Als Alternativbezeichnung ist aus der deutschen Turkologie auch Graeko-Tataren bekannt.

Inhaltsverzeichnis

Ethnische Herkunft

Die Angehörigen dieser Volksgruppe sind aus ethnischer Sicht als Griechen (türkisch Rum = Grieche) anzusehen, deren Vorfahren (rund 9.600 Menschen) um das Jahr 1780 die tatarische Sprache annahmen. Sie siedelten schwerpunktmäßig in Abchasien, als sie vom georgischen König aufgefordert wurden, in die Gebiete der in das Osmanische Reich abgewanderten Abchasier und Tscherkessen zu kommen.

Kopfzahl und Religion

Die Volksgruppe der Urum umfaßt heute rund 13.000 Menschen. Die Urum sind bis heute griechisch-orthodoxe Christen.

Geschichte

1780 wurden die griechischen Vorfahren der heutigen Urum nach Georgien geholt, wo sie als Christen die zwischenzeitlich islamsierten Tscherkassen und Abchasier ersetzen sollten. Doch waren diese anatolischen Griechen bereits sprachlich vom „Osmanentum“ stark beeinflusst; teilweise sprachen sie bereits türkisch.

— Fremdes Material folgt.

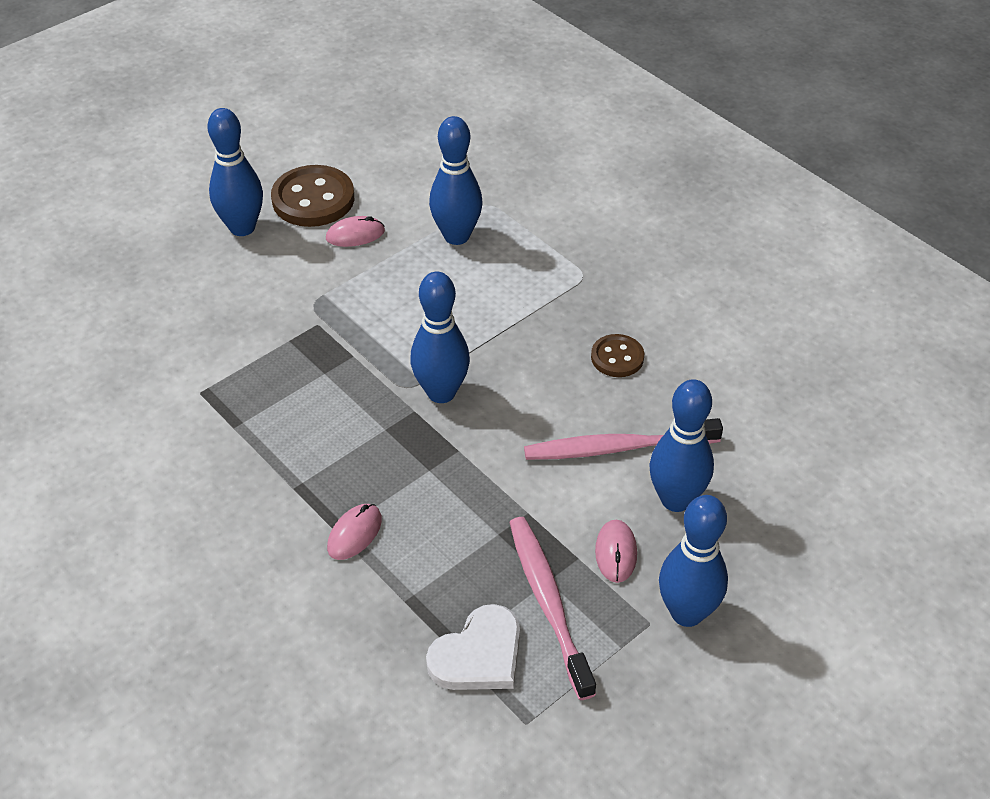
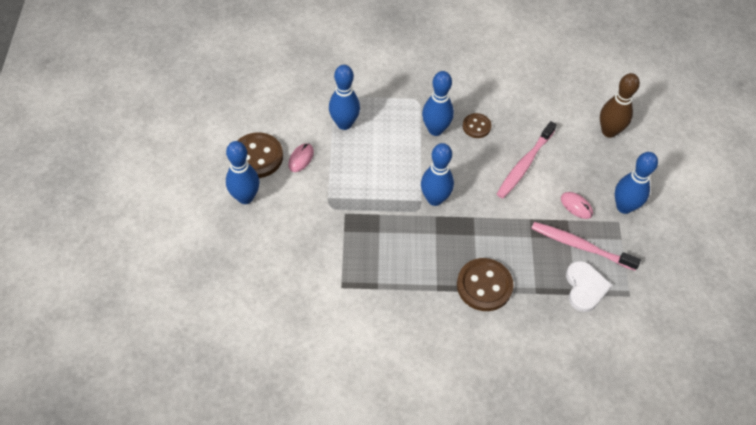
camera: 50 degrees left, 10 degrees up
pink mouse [327,504,382,560] -> brown button [457,258,513,311]
blue bowling pin [649,379,714,512] -> blue bowling pin moved to [422,71,454,136]
none -> brown bowling pin [600,73,640,138]

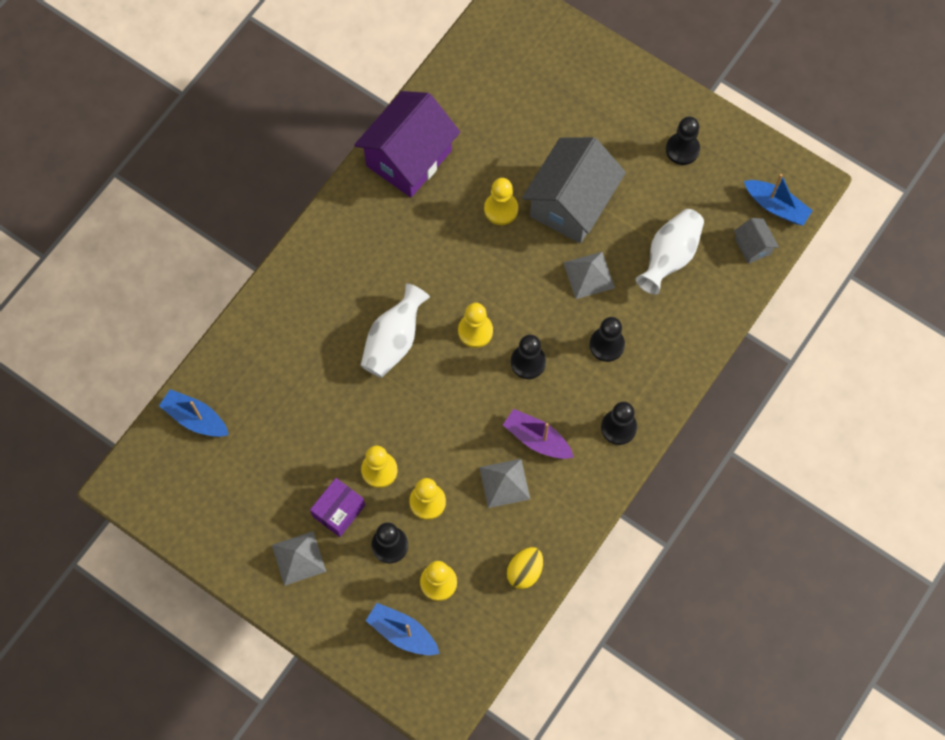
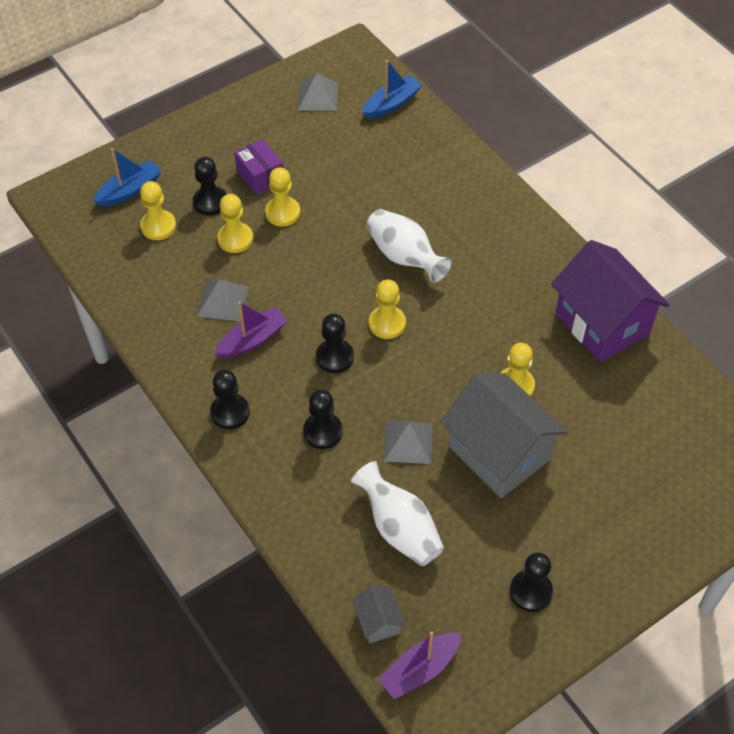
camera: 110 degrees right, 15 degrees down
grey pyramid [272,531,326,586] -> grey pyramid moved to [298,73,338,111]
yellow egg [506,547,543,589] -> none
grey house [734,218,779,264] -> grey house turned 75 degrees clockwise [352,585,405,644]
blue boat [744,174,813,226] -> purple boat [378,631,461,699]

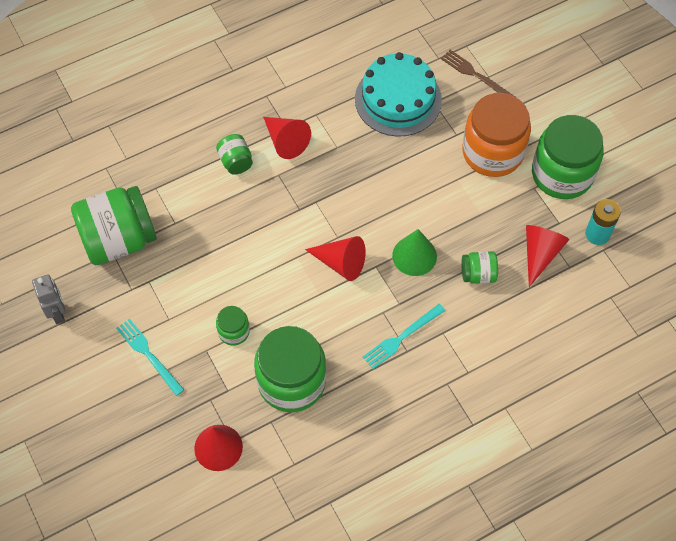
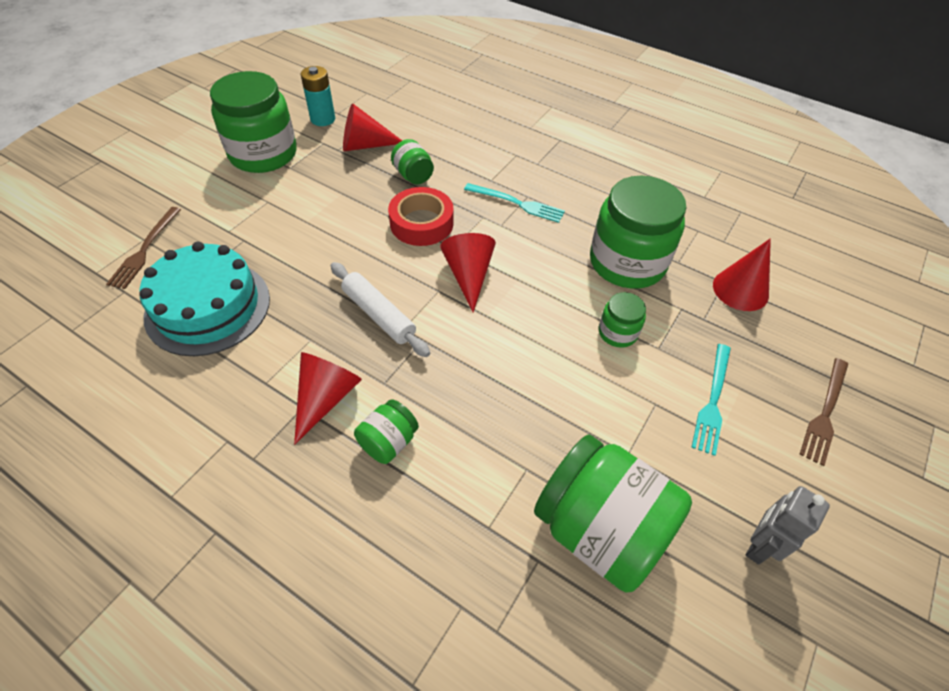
camera: 120 degrees left, 10 degrees down
green cone [392,229,437,276] -> red tape [388,187,454,246]
orange jar [462,93,531,177] -> none
none -> white rolling pin [331,262,430,357]
none -> brown fork [799,358,848,466]

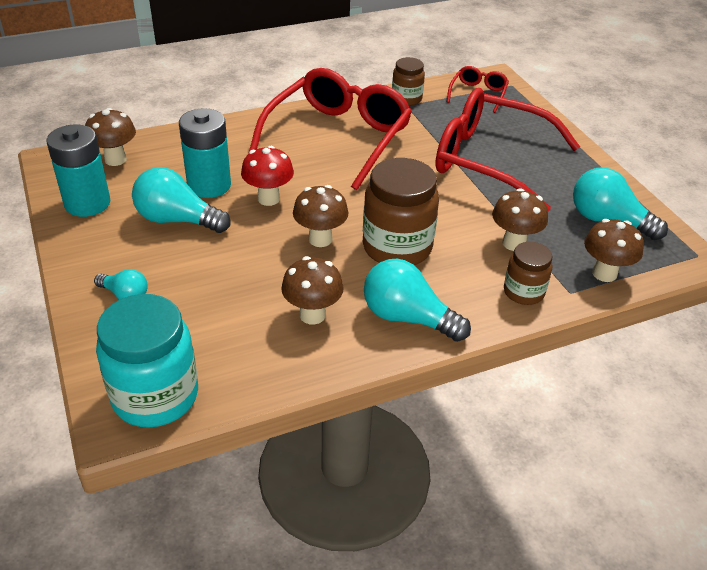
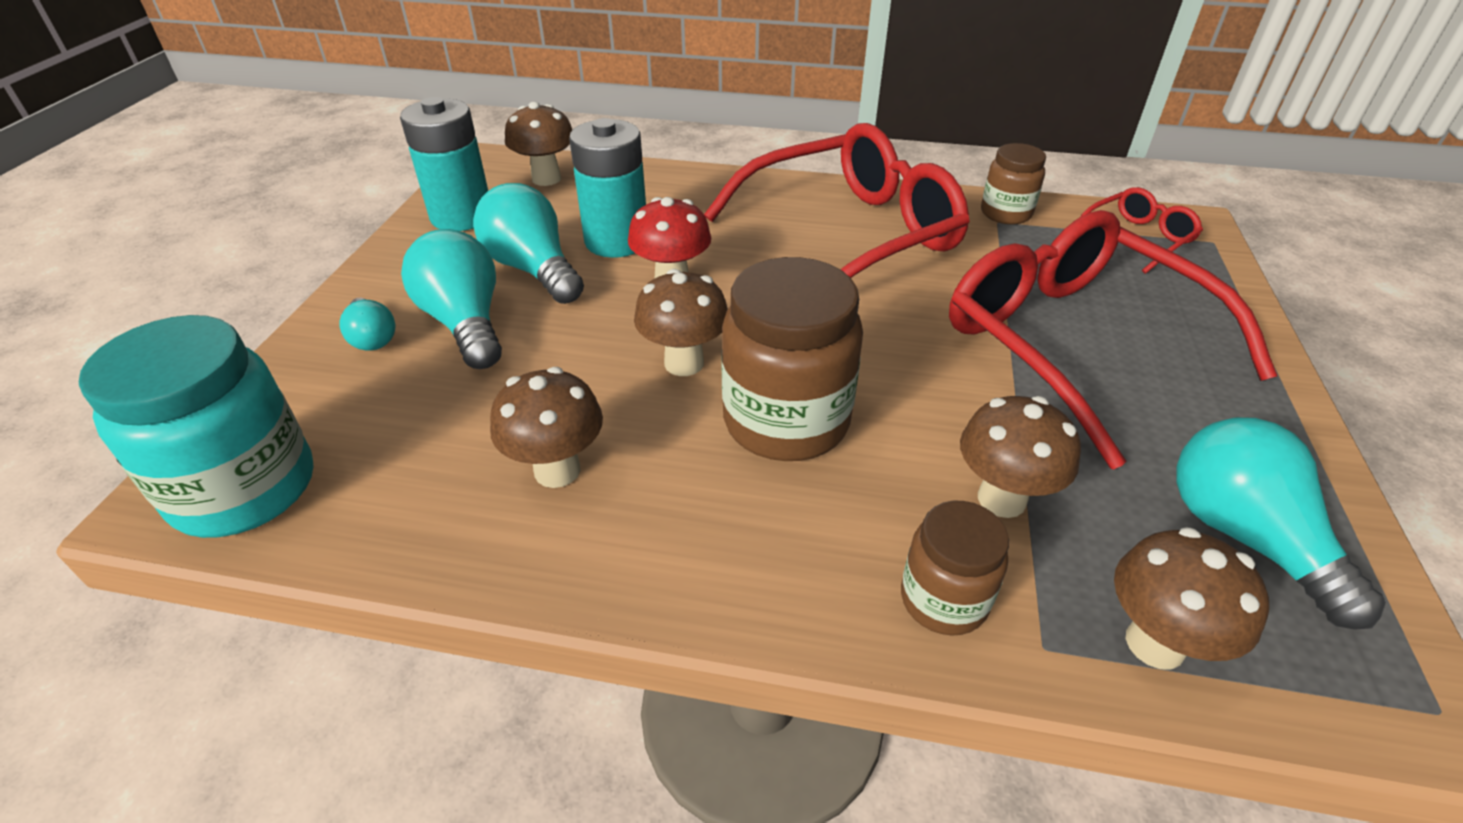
camera: 35 degrees right, 0 degrees up
turquoise light bulb [364,259,471,342] -> turquoise light bulb moved to [401,229,502,369]

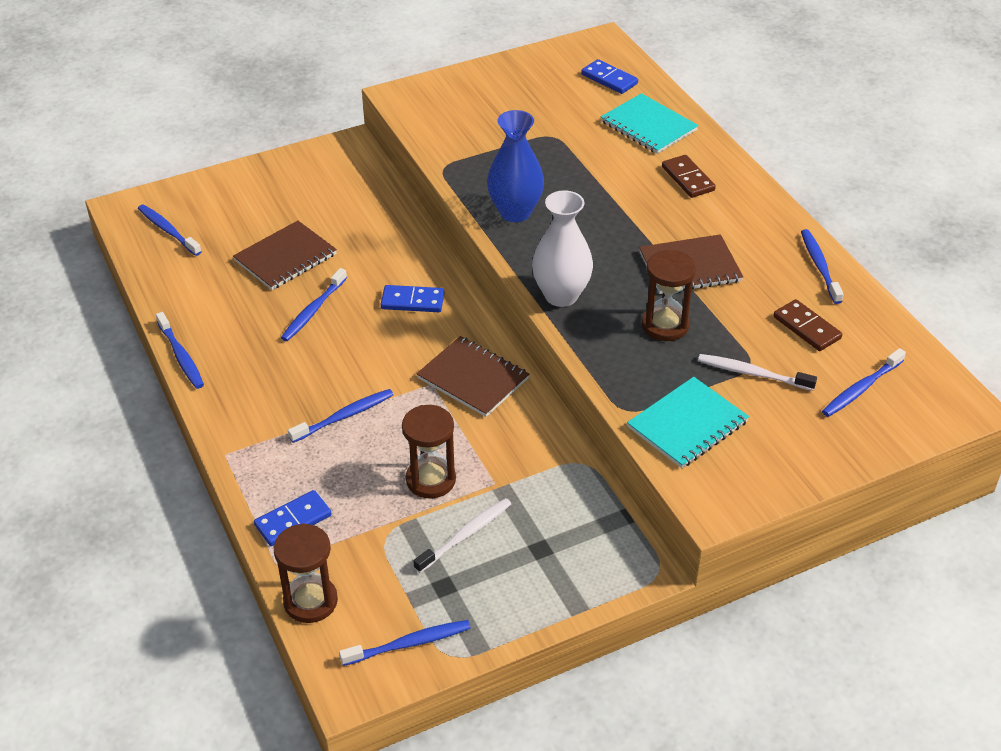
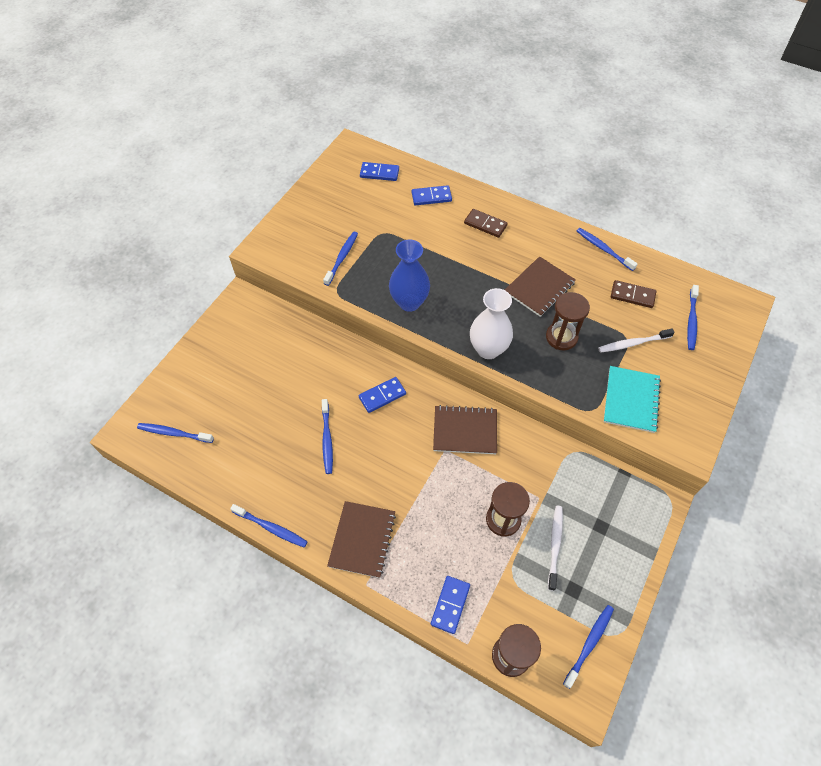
camera: 35 degrees left, 15 degrees up
brown notebook [233,221,337,290] -> brown notebook moved to [327,501,396,578]
blue toothbrush [288,389,394,443] -> blue toothbrush moved to [323,231,358,286]
turquoise notebook [601,93,699,154] -> blue domino [411,185,452,206]

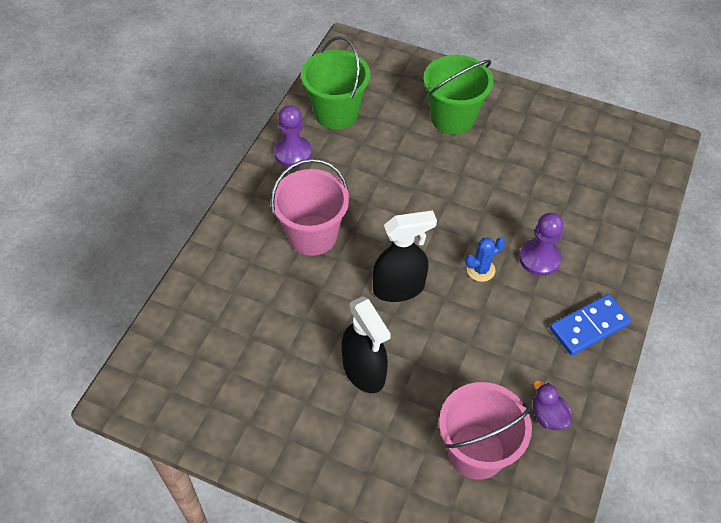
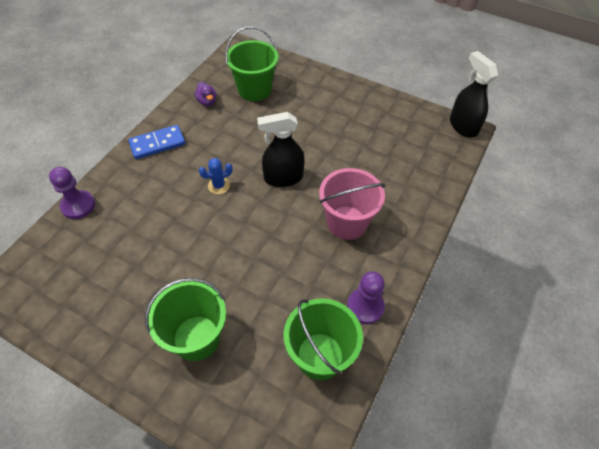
camera: 175 degrees left, 0 degrees up
black spray bottle [341,296,391,393] -> black spray bottle moved to [450,51,498,138]
pink bucket [439,382,532,480] -> green bucket [225,26,279,101]
purple pawn [519,213,564,276] -> purple pawn moved to [49,167,95,219]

In den neuen Siedlungsgebieten kamen die Urum mit den Nogaier-Tataren und anderen turkstämmigen Völkern in Verbindung. Sie nahmen nun endgültig das Tatarische als Muttersprache an, ohne jedoch ihren Glauben aufzugeben. Besonders groß war hier der Einfluss des Krimtürkische auf die Sprache der Urum. Heute gilt diese Variante des Tatarischen als engste Verwandte urumischen Sprache.

Nach der Unterwerfung des Krimkhanates und der anschließenden Unterdrückung der Turkotataren durch die Russen zogen zwischen 1821 und 1825 auch große Teile der Urum in den Kaukasus und nach Ostanatolien. Heutiges Hauptsiedlungsgebiet bildet der Süden Georgiens (wo sie im 19. Jahrhundert abwanderten und sich in der Nähe der meschetischen Siedlungsgebiete niederließen) und der Osten der heutigen Türkei (Trapezunt, Giresun, Erzurum und Kars).

Besonderheit in Georgien

Bei Volkszählungen werden die Urum in Georgien aufgrund ihres griechisch-orthodoxen Glaubens stets als „Griechen“ und nicht als Turkvolk aufgeführt.